Mr. Ghalib seems satisfied that because Soeharto has no cash box with hundreds of billions of rupiah, there is no proof of unlawful enrichment. Well where did the money for the parrot and the Harley Davidsons and the homes and the children's initial business capital and their sports cars and their homes and everything else, even their charitable donations -- where did his and his children's money come from? It could not all have been bankrolled by the presidential salary, this we know. And it did not come from a family inheritance; Soeharto always acknowledged his very simple background. Soeharto did not bring wealth to the presidency; he and his children accumulated it in his 32 years in office. How, Mr. Ghalib? Gifts?

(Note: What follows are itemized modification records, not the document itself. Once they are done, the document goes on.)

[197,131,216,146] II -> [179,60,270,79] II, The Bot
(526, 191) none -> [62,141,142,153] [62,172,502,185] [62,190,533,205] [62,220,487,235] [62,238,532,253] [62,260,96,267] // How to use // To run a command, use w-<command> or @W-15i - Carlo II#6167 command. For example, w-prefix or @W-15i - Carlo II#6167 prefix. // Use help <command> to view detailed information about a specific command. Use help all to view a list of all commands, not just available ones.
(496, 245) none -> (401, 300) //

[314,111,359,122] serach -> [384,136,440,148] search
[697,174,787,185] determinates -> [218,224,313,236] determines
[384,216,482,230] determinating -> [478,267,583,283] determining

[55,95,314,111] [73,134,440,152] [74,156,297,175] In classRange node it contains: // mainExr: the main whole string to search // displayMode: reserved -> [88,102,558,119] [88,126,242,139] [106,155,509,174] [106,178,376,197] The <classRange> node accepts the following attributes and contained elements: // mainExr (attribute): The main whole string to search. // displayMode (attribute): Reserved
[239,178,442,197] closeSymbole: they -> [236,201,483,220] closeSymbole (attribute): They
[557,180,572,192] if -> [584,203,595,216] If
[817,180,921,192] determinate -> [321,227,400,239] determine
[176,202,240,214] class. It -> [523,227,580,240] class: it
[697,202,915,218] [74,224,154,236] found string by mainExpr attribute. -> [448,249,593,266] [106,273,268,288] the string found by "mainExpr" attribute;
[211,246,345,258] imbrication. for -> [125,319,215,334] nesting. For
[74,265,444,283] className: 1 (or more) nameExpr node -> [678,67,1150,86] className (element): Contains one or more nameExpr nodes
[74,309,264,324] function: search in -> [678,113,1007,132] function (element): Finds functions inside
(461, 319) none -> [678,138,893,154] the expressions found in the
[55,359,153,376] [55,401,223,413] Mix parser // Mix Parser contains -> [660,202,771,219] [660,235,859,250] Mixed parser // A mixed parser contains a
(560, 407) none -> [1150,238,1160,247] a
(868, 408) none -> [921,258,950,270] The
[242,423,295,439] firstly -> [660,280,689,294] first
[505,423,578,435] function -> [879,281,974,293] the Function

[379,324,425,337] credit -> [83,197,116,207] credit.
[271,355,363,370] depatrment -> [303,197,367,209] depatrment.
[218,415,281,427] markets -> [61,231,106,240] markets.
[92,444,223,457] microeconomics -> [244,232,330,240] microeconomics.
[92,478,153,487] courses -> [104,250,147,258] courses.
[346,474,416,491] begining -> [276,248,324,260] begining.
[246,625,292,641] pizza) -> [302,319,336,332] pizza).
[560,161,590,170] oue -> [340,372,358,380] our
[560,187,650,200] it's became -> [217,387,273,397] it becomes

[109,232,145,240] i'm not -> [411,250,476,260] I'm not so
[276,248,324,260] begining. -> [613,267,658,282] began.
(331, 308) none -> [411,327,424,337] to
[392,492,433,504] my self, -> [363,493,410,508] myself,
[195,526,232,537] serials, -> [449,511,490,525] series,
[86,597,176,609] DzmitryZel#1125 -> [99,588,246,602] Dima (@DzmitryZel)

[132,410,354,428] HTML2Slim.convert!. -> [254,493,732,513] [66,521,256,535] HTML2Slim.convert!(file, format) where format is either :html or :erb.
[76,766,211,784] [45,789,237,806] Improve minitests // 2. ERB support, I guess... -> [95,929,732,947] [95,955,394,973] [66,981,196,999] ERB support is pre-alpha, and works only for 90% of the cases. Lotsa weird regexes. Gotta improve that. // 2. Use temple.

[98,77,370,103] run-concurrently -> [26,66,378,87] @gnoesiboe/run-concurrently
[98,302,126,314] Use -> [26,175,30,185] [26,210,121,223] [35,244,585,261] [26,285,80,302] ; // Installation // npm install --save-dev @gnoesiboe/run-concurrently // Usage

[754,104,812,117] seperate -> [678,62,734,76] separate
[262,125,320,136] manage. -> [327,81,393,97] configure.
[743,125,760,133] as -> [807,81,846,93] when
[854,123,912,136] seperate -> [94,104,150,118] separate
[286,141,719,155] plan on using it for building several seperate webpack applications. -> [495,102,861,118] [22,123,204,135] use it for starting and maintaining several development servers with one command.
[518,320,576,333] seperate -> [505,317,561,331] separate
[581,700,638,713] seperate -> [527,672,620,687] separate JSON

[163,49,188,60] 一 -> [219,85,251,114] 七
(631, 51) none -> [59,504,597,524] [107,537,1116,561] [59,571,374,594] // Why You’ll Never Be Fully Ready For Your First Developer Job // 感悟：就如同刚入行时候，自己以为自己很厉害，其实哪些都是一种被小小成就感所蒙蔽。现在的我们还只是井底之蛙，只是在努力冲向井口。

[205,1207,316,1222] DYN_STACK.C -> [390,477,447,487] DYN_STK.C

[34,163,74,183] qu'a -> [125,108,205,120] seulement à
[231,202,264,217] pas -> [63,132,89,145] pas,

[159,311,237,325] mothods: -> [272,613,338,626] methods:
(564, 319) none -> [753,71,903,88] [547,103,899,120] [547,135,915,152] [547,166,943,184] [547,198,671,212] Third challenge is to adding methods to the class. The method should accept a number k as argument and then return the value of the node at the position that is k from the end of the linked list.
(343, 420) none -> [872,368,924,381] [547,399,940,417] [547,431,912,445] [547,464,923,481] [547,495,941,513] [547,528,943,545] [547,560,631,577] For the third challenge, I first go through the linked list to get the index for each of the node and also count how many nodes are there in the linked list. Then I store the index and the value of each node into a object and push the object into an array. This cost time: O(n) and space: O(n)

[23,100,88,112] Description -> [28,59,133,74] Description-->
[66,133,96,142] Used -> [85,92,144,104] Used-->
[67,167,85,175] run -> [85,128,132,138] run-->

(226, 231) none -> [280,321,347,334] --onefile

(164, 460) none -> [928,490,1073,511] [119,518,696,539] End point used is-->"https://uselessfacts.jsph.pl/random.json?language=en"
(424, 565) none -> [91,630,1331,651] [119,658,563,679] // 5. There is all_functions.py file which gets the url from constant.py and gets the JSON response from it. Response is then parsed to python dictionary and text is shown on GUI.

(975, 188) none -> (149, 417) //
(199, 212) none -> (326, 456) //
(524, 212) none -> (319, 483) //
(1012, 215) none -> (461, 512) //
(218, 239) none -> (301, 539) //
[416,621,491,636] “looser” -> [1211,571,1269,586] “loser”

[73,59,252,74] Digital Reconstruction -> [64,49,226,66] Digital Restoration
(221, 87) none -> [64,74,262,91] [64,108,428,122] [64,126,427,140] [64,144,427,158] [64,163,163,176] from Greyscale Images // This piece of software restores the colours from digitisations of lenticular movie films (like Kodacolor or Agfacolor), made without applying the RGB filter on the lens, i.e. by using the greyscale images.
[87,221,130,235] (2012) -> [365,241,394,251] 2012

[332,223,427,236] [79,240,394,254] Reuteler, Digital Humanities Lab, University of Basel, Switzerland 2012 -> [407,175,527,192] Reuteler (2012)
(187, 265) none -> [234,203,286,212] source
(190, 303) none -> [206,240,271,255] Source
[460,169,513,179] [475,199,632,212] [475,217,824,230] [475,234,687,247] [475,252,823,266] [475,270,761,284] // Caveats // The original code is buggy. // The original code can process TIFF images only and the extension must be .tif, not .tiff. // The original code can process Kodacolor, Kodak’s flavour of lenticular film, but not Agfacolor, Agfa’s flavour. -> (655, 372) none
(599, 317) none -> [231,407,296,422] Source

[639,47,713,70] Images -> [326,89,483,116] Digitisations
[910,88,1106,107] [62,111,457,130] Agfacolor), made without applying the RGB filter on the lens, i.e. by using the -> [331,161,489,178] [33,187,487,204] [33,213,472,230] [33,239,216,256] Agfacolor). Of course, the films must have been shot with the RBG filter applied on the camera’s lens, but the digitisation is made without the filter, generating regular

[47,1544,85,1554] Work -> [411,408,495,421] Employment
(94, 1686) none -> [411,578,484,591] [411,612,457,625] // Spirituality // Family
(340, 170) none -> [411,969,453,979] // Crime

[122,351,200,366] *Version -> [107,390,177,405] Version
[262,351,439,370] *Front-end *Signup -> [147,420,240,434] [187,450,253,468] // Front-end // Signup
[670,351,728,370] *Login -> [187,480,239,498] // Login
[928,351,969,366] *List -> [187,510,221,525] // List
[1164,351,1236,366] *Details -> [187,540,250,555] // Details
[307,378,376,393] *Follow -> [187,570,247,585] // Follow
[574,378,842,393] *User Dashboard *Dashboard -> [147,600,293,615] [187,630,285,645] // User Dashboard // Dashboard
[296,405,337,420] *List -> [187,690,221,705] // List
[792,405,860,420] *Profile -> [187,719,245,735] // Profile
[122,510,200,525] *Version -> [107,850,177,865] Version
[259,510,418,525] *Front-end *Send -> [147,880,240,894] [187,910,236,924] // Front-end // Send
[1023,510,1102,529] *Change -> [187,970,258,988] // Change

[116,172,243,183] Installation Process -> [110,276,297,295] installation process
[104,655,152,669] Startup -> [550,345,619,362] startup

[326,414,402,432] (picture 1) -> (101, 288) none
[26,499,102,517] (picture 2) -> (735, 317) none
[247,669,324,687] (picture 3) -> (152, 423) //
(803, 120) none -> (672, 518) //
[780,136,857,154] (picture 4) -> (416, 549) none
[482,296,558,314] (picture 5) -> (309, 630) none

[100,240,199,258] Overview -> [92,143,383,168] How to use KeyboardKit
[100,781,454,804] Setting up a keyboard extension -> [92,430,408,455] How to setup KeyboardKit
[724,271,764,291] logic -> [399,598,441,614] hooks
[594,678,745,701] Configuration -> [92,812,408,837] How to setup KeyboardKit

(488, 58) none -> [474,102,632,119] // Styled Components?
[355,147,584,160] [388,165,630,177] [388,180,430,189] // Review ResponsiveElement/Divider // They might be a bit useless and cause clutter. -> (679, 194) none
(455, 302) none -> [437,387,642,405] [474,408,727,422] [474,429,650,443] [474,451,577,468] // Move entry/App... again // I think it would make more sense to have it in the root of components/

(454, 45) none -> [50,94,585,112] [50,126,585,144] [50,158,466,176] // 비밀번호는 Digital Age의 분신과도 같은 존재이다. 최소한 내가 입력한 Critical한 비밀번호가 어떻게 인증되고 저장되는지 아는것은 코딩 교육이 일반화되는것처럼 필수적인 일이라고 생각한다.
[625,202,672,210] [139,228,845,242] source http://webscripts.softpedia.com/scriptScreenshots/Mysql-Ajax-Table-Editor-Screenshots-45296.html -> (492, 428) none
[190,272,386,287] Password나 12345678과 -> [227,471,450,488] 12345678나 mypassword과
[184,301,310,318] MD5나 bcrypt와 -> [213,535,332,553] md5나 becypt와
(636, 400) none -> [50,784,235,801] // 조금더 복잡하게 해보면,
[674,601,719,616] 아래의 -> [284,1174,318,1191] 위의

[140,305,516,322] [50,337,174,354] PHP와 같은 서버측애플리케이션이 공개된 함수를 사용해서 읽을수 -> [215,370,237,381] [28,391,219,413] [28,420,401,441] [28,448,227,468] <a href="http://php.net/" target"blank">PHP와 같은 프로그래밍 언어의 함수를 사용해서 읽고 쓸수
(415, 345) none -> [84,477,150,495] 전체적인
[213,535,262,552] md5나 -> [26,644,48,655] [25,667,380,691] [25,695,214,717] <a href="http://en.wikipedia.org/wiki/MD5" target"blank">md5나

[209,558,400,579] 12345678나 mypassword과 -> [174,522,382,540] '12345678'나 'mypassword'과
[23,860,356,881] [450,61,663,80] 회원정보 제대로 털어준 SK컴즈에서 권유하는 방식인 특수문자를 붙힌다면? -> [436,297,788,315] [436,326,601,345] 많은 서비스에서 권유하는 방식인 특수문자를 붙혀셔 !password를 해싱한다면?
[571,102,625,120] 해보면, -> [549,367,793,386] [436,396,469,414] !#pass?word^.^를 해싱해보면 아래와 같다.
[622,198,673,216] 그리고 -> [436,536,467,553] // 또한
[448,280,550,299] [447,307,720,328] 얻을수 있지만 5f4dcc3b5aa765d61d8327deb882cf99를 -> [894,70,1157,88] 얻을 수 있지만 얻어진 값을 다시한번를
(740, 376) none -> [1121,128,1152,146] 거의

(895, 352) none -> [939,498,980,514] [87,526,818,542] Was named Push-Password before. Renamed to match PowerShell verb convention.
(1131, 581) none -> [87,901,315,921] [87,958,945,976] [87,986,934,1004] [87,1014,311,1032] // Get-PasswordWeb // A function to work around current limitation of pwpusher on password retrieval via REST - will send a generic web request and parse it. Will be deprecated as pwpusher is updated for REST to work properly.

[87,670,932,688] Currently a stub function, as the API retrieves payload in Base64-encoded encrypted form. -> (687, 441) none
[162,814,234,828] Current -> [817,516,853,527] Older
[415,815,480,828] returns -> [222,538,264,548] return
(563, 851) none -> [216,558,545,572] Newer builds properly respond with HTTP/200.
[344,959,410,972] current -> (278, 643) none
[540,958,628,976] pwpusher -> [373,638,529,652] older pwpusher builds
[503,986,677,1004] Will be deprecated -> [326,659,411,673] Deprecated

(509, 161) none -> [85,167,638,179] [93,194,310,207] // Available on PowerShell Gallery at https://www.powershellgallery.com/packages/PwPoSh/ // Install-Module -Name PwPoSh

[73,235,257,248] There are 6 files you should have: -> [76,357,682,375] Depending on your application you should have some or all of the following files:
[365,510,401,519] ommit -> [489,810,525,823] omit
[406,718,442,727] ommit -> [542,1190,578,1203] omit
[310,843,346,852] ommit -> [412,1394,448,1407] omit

Will those who gave so generously please step forward and tell how much you gave and what you got in return, from Sigit and Tutut and Bambang and Tommy and their father?
Failing to consider the breadth of laws at his disposal; deterred by reliance on the wrong legal principle; reluctant to pursue alternate forms of evidence: Mr. Ghalib may be too much like those blinded by the emperor's mythical might. Mr. Ghalib seems to be waiting for a Soeharto confession. If Soeharto will not cooperate by unburdening his conscience, will no one else finally redeem the situation and tell Mr. Ghalib what presidential misdeeds you saw or knew of or participated in?